A letter of William Paston reports that Anthony, Lord Scales, was killed at the Battle of Towton in 1461, but this proved to be incorrect.

Anthony Woodville, Lord Scales was the brother of Queen Elizabeth Woodville, who married King Edward IV. After King Edward's death he was arrested and then executed by the future Richard III. Rivers was a learned man and translated a major philosophical work from French into English; it was one of the first books printed in England by William Caxton. He was the lead contestant in the tournament that took place in Smithfield on 11th and 12th June 1467. On the first day he unhorses his opponent, Comte de la Roche, in the lists and on the second day they fight with poleaxes. The Comte de la Roche is generally known as the Bastard of Burgundy.

William Caxton and Anthony Woodville present their book to King Edward.
King Edward IV (1442 - 1483)

Edward IV, the first of the Yorkist kings, ruled for two periods, his reign interrupted by the return for a while of Henry VI. Henry's personal weakness and the resultant military and economic ills of England led to the the many conflicts we know as the Wars of the Roses. Edward's first reign from March 1461 to October 1470 was achieved through the influence of the 'Kingmaker', the Earl of Warwick.
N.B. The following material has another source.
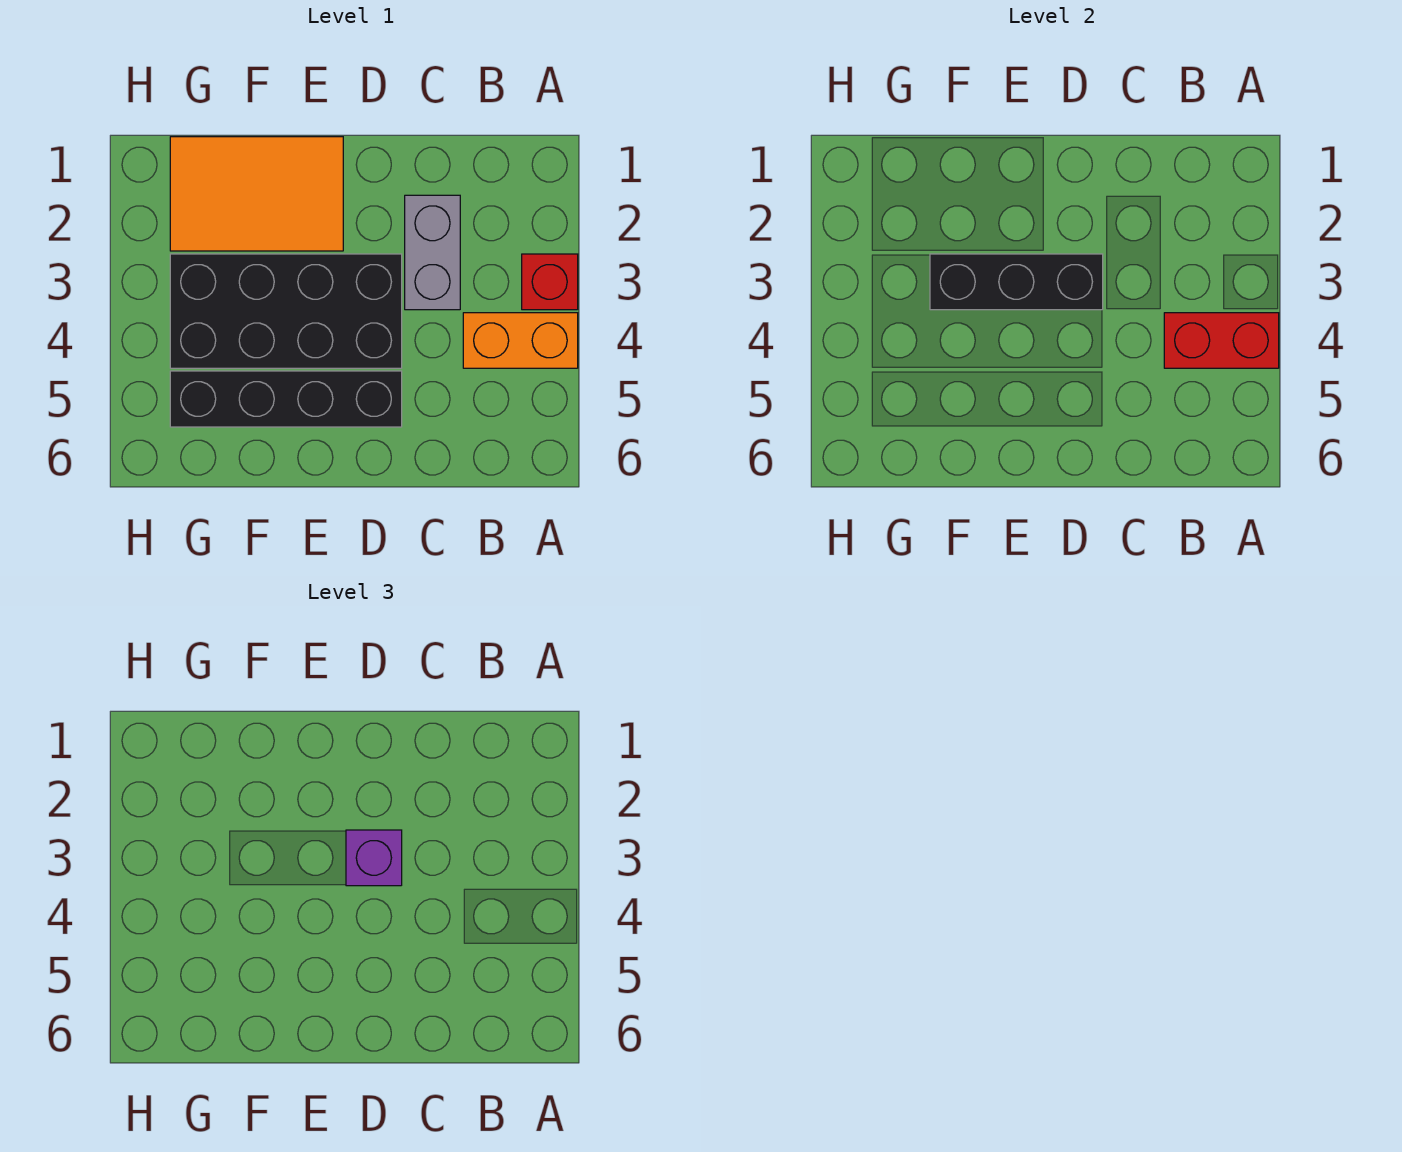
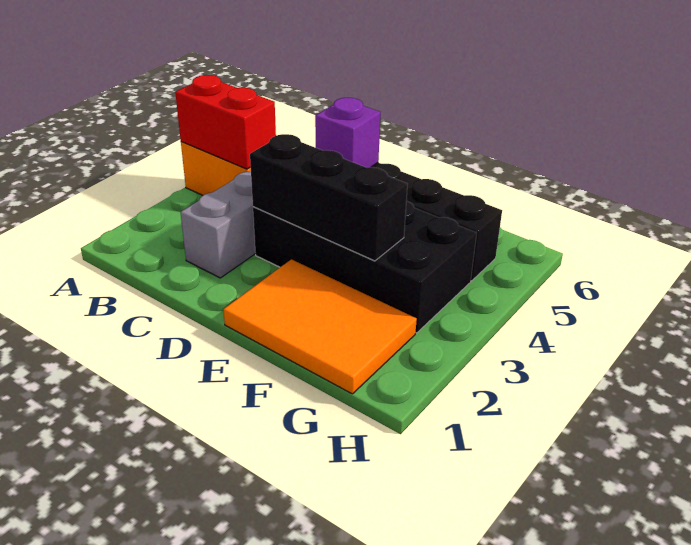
red brick A3 level 1 -> none
purple brick D3 level 3 -> purple brick D5 level 2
When Warwick switched sides to champion the Lancastrian Henry, Henry was restored to the throne but only for a period of seven months. Edward then reigned through a period of relative peace until his death, generally regarded as through natural causes.

John de la Pole 2nd Duke of Suffolk (1442 - c.1492)

In his early days John de la Pole suffered through the reputation and execution of his father William de la Pole, William's land having been returned to the crown. John was a powerful man in East Anglia in the 1460s; he attempted to purchase part of the inheritance of Sir John Fastolf to the detriment of John Paston. The Paston manor house at Hellesdon was destroyed by his men.
He sided with the Yorkists in battles of the Wars of the Roses and emerged as Lord Steward for the coronation of his cousin Edward as King Edward IV. He remained an influence into the reign of Richard III.
In spite of his earlier allegiance, John seems to have retained the trust of the new King Henry VII through to his death in 1492.

Duke of Norfolk John Mowbray (1444 - 1476)

John Mowbray was Earl of Surrey between 1451 and 1461; he became Duke of Norfolk when he succeeded his father to the title. He continued his father's efforts to obtain Caister Castle and succeeded in doing so by force in 1469. The Pastons retrieved the castle when Mowbray died suddenly in 1476.

Duke of Clarence George Plantagenet (1449 - 1478)

George Plantagenet, Duke of Clarence, was a brother of King Edward IV and of King Richard III. In the Wars of the Roses, though he was a Yorkist by birth, he switched at one stage to the Lancastrian side and then switched back again.

He was eventually convicted of treason against his brother King Edward IV and was executed in the Tower of London, with rumours soon saying he was drowned in a barrel of wine.

Sir William Boleyn (1451 - 1505)

William Boleyn was born at Blickling, Norfolk. He was created a knight by Richard III. In the reign of Henry VII he was put in charge of the beacons around the English coast that would be used in case of invasion. He served as High Sheriff of Kent in 1489 and High Sheriff of Norfolk and Suffolk in 1500. Anne Boleyn, beheaded second wife of Henry VIII, was his granddaughter, and Queen Elizabeth I was his great-granddaughter.